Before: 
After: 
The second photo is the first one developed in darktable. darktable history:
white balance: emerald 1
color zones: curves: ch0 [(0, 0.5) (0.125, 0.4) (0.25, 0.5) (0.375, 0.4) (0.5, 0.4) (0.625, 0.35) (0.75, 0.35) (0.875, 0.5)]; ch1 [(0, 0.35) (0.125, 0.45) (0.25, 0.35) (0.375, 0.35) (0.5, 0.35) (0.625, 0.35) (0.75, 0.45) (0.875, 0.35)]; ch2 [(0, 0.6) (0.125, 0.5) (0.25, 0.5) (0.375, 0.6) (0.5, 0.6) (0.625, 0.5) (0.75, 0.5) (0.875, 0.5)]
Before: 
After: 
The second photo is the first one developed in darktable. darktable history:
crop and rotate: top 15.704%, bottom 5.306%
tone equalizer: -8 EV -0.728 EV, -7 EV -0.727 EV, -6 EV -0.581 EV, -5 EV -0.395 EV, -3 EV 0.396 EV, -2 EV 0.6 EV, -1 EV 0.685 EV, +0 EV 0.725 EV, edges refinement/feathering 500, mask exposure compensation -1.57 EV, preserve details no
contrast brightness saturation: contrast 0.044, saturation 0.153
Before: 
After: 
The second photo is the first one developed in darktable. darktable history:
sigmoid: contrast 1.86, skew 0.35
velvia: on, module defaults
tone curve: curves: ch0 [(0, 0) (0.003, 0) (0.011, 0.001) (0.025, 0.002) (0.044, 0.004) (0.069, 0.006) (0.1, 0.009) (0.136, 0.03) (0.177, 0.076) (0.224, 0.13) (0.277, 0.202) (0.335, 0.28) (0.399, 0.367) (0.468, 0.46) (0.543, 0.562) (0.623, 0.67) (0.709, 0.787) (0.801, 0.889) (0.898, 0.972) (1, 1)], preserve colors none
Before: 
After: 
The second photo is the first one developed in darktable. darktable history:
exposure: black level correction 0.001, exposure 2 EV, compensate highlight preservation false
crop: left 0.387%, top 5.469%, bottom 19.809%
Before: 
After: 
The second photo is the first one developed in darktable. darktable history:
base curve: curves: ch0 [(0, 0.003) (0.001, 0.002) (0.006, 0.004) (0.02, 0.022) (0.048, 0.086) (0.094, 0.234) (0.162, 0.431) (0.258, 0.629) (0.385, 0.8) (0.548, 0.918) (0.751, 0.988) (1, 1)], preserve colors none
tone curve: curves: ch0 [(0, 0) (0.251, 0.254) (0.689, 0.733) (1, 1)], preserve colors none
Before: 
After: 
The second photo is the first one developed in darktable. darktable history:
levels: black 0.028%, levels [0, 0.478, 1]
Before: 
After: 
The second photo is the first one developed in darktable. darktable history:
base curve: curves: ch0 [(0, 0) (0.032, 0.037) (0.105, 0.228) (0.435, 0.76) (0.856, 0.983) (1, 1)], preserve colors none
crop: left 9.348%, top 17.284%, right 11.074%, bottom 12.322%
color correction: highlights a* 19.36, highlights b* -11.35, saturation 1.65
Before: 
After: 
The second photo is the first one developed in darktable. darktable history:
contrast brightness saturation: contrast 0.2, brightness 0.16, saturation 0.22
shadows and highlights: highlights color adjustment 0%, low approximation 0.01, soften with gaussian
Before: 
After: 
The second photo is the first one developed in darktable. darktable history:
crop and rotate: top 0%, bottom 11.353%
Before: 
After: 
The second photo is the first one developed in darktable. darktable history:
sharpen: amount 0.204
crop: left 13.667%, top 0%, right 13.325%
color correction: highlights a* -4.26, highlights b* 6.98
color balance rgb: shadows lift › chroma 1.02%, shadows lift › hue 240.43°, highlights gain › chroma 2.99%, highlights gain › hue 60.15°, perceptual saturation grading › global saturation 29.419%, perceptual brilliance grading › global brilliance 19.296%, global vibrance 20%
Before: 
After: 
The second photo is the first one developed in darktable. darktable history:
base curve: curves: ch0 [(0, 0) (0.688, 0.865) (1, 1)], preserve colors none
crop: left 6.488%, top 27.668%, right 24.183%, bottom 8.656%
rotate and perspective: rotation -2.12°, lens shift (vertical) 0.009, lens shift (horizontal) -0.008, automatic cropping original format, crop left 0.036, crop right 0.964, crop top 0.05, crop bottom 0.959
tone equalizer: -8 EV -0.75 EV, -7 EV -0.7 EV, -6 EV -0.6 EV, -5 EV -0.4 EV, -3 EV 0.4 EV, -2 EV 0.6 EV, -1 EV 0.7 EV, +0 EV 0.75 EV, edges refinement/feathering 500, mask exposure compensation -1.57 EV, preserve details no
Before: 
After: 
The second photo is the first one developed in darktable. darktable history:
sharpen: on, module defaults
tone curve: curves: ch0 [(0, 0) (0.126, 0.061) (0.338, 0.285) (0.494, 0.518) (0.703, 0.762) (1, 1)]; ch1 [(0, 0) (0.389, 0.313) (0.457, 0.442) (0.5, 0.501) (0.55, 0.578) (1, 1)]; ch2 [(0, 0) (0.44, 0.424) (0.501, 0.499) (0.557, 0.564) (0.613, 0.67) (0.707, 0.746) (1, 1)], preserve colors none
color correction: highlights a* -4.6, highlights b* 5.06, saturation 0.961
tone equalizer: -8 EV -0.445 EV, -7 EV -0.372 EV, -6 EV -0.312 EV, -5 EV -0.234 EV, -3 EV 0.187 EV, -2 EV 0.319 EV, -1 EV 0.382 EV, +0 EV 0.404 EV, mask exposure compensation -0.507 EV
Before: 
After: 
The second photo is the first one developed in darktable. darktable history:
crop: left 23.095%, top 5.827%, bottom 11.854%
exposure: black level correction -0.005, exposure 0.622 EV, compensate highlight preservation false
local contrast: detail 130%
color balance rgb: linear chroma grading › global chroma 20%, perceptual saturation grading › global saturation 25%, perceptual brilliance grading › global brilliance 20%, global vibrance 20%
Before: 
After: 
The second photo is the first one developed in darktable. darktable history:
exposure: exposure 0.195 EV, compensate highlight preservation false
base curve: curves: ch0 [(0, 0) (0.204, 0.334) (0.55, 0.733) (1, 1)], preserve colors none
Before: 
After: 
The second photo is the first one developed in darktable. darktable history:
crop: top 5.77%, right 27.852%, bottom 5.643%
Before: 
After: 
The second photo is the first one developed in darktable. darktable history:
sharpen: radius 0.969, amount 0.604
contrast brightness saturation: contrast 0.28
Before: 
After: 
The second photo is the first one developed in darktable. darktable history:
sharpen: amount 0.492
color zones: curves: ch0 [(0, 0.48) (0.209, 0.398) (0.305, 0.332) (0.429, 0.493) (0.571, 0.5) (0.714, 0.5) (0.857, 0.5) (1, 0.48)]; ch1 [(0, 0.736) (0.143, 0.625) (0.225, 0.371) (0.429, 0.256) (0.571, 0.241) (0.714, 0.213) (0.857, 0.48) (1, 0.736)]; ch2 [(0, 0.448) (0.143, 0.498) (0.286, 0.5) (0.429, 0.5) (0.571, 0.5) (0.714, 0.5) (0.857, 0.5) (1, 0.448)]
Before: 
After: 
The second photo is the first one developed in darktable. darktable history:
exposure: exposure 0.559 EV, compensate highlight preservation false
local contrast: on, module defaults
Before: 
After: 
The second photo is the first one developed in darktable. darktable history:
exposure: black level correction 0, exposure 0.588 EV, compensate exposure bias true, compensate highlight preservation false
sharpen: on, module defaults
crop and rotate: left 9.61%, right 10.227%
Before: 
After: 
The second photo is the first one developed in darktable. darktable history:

● **WORK REQUIRED**
Could you recast the lines above as a numbered list, leaving out any blank lines?

● **FINISHED EXERCISE**
1. Before: 
2. After: 
3. The second photo is the first one developed in darktable. darktable history:
4. white balance: emerald 1
5. color zones: curves: ch0 [(0, 0.5) (0.125, 0.4) (0.25, 0.5) (0.375, 0.4) (0.5, 0.4) (0.625, 0.35) (0.75, 0.35) (0.875, 0.5)]; ch1 [(0, 0.35) (0.125, 0.45) (0.25, 0.35) (0.375, 0.35) (0.5, 0.35) (0.625, 0.35) (0.75, 0.45) (0.875, 0.35)]; ch2 [(0, 0.6) (0.125, 0.5) (0.25, 0.5) (0.375, 0.6) (0.5, 0.6) (0.625, 0.5) (0.75, 0.5) (0.875, 0.5)]
6. Before: 
7. After: 
8. The second photo is the first one developed in darktable. darktable history:
9. crop and rotate: top 15.704%, bottom 5.306%
10. tone equalizer: -8 EV -0.728 EV, -7 EV -0.727 EV, -6 EV -0.581 EV, -5 EV -0.395 EV, -3 EV 0.396 EV, -2 EV 0.6 EV, -1 EV 0.685 EV, +0 EV 0.725 EV, edges refinement/feathering 500, mask exposure compensation -1.57 EV, preserve details no
11. contrast brightness saturation: contrast 0.044, saturation 0.153
12. Before: 
13. After: 
14. The second photo is the first one developed in darktable. darktable history:
15. sigmoid: contrast 1.86, skew 0.35
16. velvia: on, module defaults
17. tone curve: curves: ch0 [(0, 0) (0.003, 0) (0.011, 0.001) (0.025, 0.002) (0.044, 0.004) (0.069, 0.006) (0.1, 0.009) (0.136, 0.03) (0.177, 0.076) (0.224, 0.13) (0.277, 0.202) (0.335, 0.28) (0.399, 0.367) (0.468, 0.46) (0.543, 0.562) (0.623, 0.67) (0.709, 0.787) (0.801, 0.889) (0.898, 0.972) (1, 1)], preserve colors none
18. Before: 
19. After: 
20. The second photo is the first one developed in darktable. darktable history:
21. exposure: black level correction 0.001, exposure 2 EV, compensate highlight preservation false
22. crop: left 0.387%, top 5.469%, bottom 19.809%
23. Before: 
24. After: 
25. The second photo is the first one developed in darktable. darktable history:
26. base curve: curves: ch0 [(0, 0.003) (0.001, 0.002) (0.006, 0.004) (0.02, 0.022) (0.048, 0.086) (0.094, 0.234) (0.162, 0.431) (0.258, 0.629) (0.385, 0.8) (0.548, 0.918) (0.751, 0.988) (1, 1)], preserve colors none
27. tone curve: curves: ch0 [(0, 0) (0.251, 0.254) (0.689, 0.733) (1, 1)], preserve colors none
28. Before: 
29. After: 
30. The second photo is the first one developed in darktable. darktable history:
31. levels: black 0.028%, levels [0, 0.478, 1]
32. Before: 
33. After: 
34. The second photo is the first one developed in darktable. darktable history:
35. base curve: curves: ch0 [(0, 0) (0.032, 0.037) (0.105, 0.228) (0.435, 0.76) (0.856, 0.983) (1, 1)], preserve colors none
36. crop: left 9.348%, top 17.284%, right 11.074%, bottom 12.322%
37. color correction: highlights a* 19.36, highlights b* -11.35, saturation 1.65
38. Before: 
39. After: 
40. The second photo is the first one developed in darktable. darktable history:
41. contrast brightness saturation: contrast 0.2, brightness 0.16, saturation 0.22
42. shadows and highlights: highlights color adjustment 0%, low approximation 0.01, soften with gaussian
43. Before: 
44. After: 
45. The second photo is the first one developed in darktable. darktable history:
46. crop and rotate: top 0%, bottom 11.353%
47. Before: 
48. After: 
49. The second photo is the first one developed in darktable. darktable history:
50. sharpen: amount 0.204
51. crop: left 13.667%, top 0%, right 13.325%
52. color correction: highlights a* -4.26, highlights b* 6.98
53. color balance rgb: shadows lift › chroma 1.02%, shadows lift › hue 240.43°, highlights gain › chroma 2.99%, highlights gain › hue 60.15°, perceptual saturation grading › global saturation 29.419%, perceptual brilliance grading › global brilliance 19.296%, global vibrance 20%
54. Before: 
55. After: 
56. The second photo is the first one developed in darktable. darktable history:
57. base curve: curves: ch0 [(0, 0) (0.688, 0.865) (1, 1)], preserve colors none
58. crop: left 6.488%, top 27.668%, right 24.183%, bottom 8.656%
59. rotate and perspective: rotation -2.12°, lens shift (vertical) 0.009, lens shift (horizontal) -0.008, automatic cropping original format, crop left 0.036, crop right 0.964, crop top 0.05, crop bottom 0.959
60. tone equalizer: -8 EV -0.75 EV, -7 EV -0.7 EV, -6 EV -0.6 EV, -5 EV -0.4 EV, -3 EV 0.4 EV, -2 EV 0.6 EV, -1 EV 0.7 EV, +0 EV 0.75 EV, edges refinement/feathering 500, mask exposure compensation -1.57 EV, preserve details no
61. Before: 
62. After: 
63. The second photo is the first one developed in darktable. darktable history:
64. sharpen: on, module defaults
65. tone curve: curves: ch0 [(0, 0) (0.126, 0.061) (0.338, 0.285) (0.494, 0.518) (0.703, 0.762) (1, 1)]; ch1 [(0, 0) (0.389, 0.313) (0.457, 0.442) (0.5, 0.501) (0.55, 0.578) (1, 1)]; ch2 [(0, 0) (0.44, 0.424) (0.501, 0.499) (0.557, 0.564) (0.613, 0.67) (0.707, 0.746) (1, 1)], preserve colors none
66. color correction: highlights a* -4.6, highlights b* 5.06, saturation 0.961
67. tone equalizer: -8 EV -0.445 EV, -7 EV -0.372 EV, -6 EV -0.312 EV, -5 EV -0.234 EV, -3 EV 0.187 EV, -2 EV 0.319 EV, -1 EV 0.382 EV, +0 EV 0.404 EV, mask exposure compensation -0.507 EV
68. Before: 
69. After: 
70. The second photo is the first one developed in darktable. darktable history:
71. crop: left 23.095%, top 5.827%, bottom 11.854%
72. exposure: black level correction -0.005, exposure 0.622 EV, compensate highlight preservation false
73. local contrast: detail 130%
74. color balance rgb: linear chroma grading › global chroma 20%, perceptual saturation grading › global saturation 25%, perceptual brilliance grading › global brilliance 20%, global vibrance 20%
75. Before: 
76. After: 
77. The second photo is the first one developed in darktable. darktable history:
78. exposure: exposure 0.195 EV, compensate highlight preservation false
79. base curve: curves: ch0 [(0, 0) (0.204, 0.334) (0.55, 0.733) (1, 1)], preserve colors none
80. Before: 
81. After: 
82. The second photo is the first one developed in darktable. darktable history:
83. crop: top 5.77%, right 27.852%, bottom 5.643%
84. Before: 
85. After: 
86. The second photo is the first one developed in darktable. darktable history:
87. sharpen: radius 0.969, amount 0.604
88. contrast brightness saturation: contrast 0.28
89. Before: 
90. After: 
91. The second photo is the first one developed in darktable. darktable history:
92. sharpen: amount 0.492
93. color zones: curves: ch0 [(0, 0.48) (0.209, 0.398) (0.305, 0.332) (0.429, 0.493) (0.571, 0.5) (0.714, 0.5) (0.857, 0.5) (1, 0.48)]; ch1 [(0, 0.736) (0.143, 0.625) (0.225, 0.371) (0.429, 0.256) (0.571, 0.241) (0.714, 0.213) (0.857, 0.48) (1, 0.736)]; ch2 [(0, 0.448) (0.143, 0.498) (0.286, 0.5) (0.429, 0.5) (0.571, 0.5) (0.714, 0.5) (0.857, 0.5) (1, 0.448)]
94. Before: 
95. After: 
96. The second photo is the first one developed in darktable. darktable history:
97. exposure: exposure 0.559 EV, compensate highlight preservation false
98. local contrast: on, module defaults
99. Before: 
100. After: 
101. The second photo is the first one developed in darktable. darktable history:
102. exposure: black level correction 0, exposure 0.588 EV, compensate exposure bias true, compensate highlight preservation false
103. sharpen: on, module defaults
104. crop and rotate: left 9.61%, right 10.227%
105. Before: 
106. After: 
107. The second photo is the first one developed in darktable. darktable history:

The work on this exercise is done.